Fortunately, Hive-6041 (https://issues.apache.org/jira/browse/HIVE-6041) resolves this issue in Hive 0.13.

Friday, February 28, 2014

Hadoop 2 shuffle handler

The shuffle handler in Hadoop 2 is implemented as an auxiliary service in node manager and it uses netty, which means there is no need to launch a work thread for each connection. The number of threads in shuffle handler is the same as Runtime.availableProcessors(). There is a JIRA to make the thread number configurable (https://issues.apache.org/jira/browse/MAPREDUCE-5596). But this has not been included in Hadoop 2.2.0 yet.

Monday, February 17, 2014

JVM reuse is not supported in Hadoop 2 so far

If you migrate to Hadoop 2 (MR2), please be aware that the JVM reuse is no longer support at this moment.
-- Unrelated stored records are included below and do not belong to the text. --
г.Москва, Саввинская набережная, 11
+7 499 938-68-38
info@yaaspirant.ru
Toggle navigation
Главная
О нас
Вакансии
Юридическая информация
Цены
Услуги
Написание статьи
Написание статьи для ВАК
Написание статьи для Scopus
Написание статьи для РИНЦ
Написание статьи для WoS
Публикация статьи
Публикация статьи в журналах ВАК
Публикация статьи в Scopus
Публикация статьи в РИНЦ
There is a JIRA for container reuse, i.e., MAPREDUCE-3902, but unfortunately, this one is not resolved yet. If you have many short time MR tasks, make sure to combine them so as to overcome the container launching overhead.

Tuesday, January 21, 2014

ZooKeeper oberservers

Amazing, Apache zookeeper added support for observers http://zookeeper.apache.org/doc/trunk/zookeeperObservers.html. The main motivation behind this is to support huge number of clients and at the same time to maintain the writing throughput since the time to vote is affected by the number of participants in the Quorum. As a result, observers can accept client connections, but they takes no part in the voting process.
Other long waiting features include ZOOKEEPER-107 to allow dynamic cluster membership change and ZOOKEEPER 1044 to allow dynamic changes to roles of a peer. Seems these features will be available in 3.5.0. Unfortunately, there is no release plan announced yet.

Friday, December 13, 2013

Impala on EMR

Finally Impala can be run on EMR. The released version is 1.2.1. http://aws.typepad.com/aws/2013/12/analyze-large-data-sets-with-impala.html

Friday, December 6, 2013

page cache

When I run impala, I found a lot of memory are used for page cache. In this way, queries using the same data will run much faster. To clear up the pagecache, you could just run.
echo 3 > /proc/sys/vm/drop_caches
where 3 stands for freeing pagecache, dentries and inodes. Two other values are: 1 - free page cache and 2 - free dentries and inodes. Once the pagecache is cleared up, you will observe that the query runs slower.